Newly elected director Rod Madden this week blasted the co-operative's investment strategy and said the board was wracked by in-fighting.
Growers voted in Mr Madden, who campaigned on the investment issue, at the expense of sitting director Clancy Michael.
The 321-232 poll result released on Monday is a strong signal many farmers are unhappy with the Interflour joint venture with Indonesian billionaire Antoni Salim and moves to invest in storage, handling and port infrastructure in NSW.
Mr Madden, a board member from 2006 to 2012, warned he would be asking hard questions about the investments and said CBH needed an exit strategy for the Interflour joint venture.
Most of the growers in WA have seen the investment into numerous businesses the flour mills, the Metro Grain Centre, Futuris shares, the Eastern States grain venture and none of have delivered, he said.
Three have clearly failed.
There is more benefit by ensuring the supply chain in WA is clear all the way from the farm gate to the consumer.
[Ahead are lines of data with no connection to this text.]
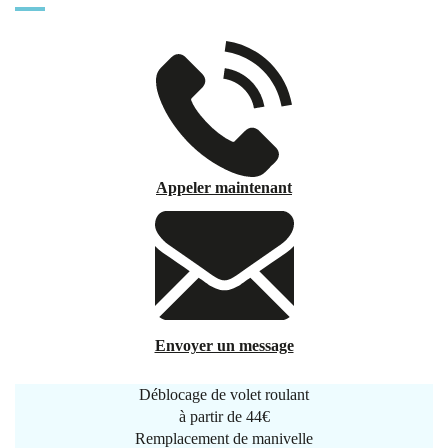
Appeler maintenant
Envoyer un message
Déblocage de volet roulant
à partir de
44€
Remplacement de manivelle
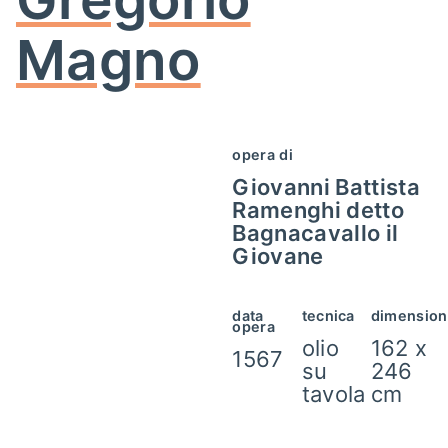
Magno
opera di
Giovanni Battista
Ramenghi detto
Bagnacavallo il
Giovane
data
tecnica
dimension
opera
olio
162 x
1567
su
246
tavola
cm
Mr Madden said he was not targeting the chairman's role but wanted to steady the board.
There has been a lot of in-fighting (and) there is a lot of animosity, he said.
My prime focus at board level is to steady the ship and make sure people get on, communicate and that governance is good.
CBH has posted net profits of $162.5 million and $131.7 million in the past two years, and a record profit of more than $165 million is expected in 2014 on the back of a record WA grain harvest.
Mr Madden said he understood CBH intended to spend up to $120 million at three sites Burren Junction, Moree and Narrabri to accumulate grain for the Newcastle Agri-Terminal.
Industry experts said an investment of that size could include locomotives and wagons, as well as up-country storage to service Newcastle, where CBH has an 18.9 per cent stake in the new port terminal.
CBH chairman Neil Wandel declined to comment.
Meanwhile, CBH and Brookfield Rail have reached an out-of-court deal in their legal battle over the terms and details of floor and ceiling prices provided under the terms of WA's railway access code.
The deal clears the way for the Economic Regulation Authority to approve or determine relevant prices by April 28.
It is believed CBH, which started action against Brookfield in the Supreme Court, will get most of the information it sought on the confidential basis demanded by the rail operator.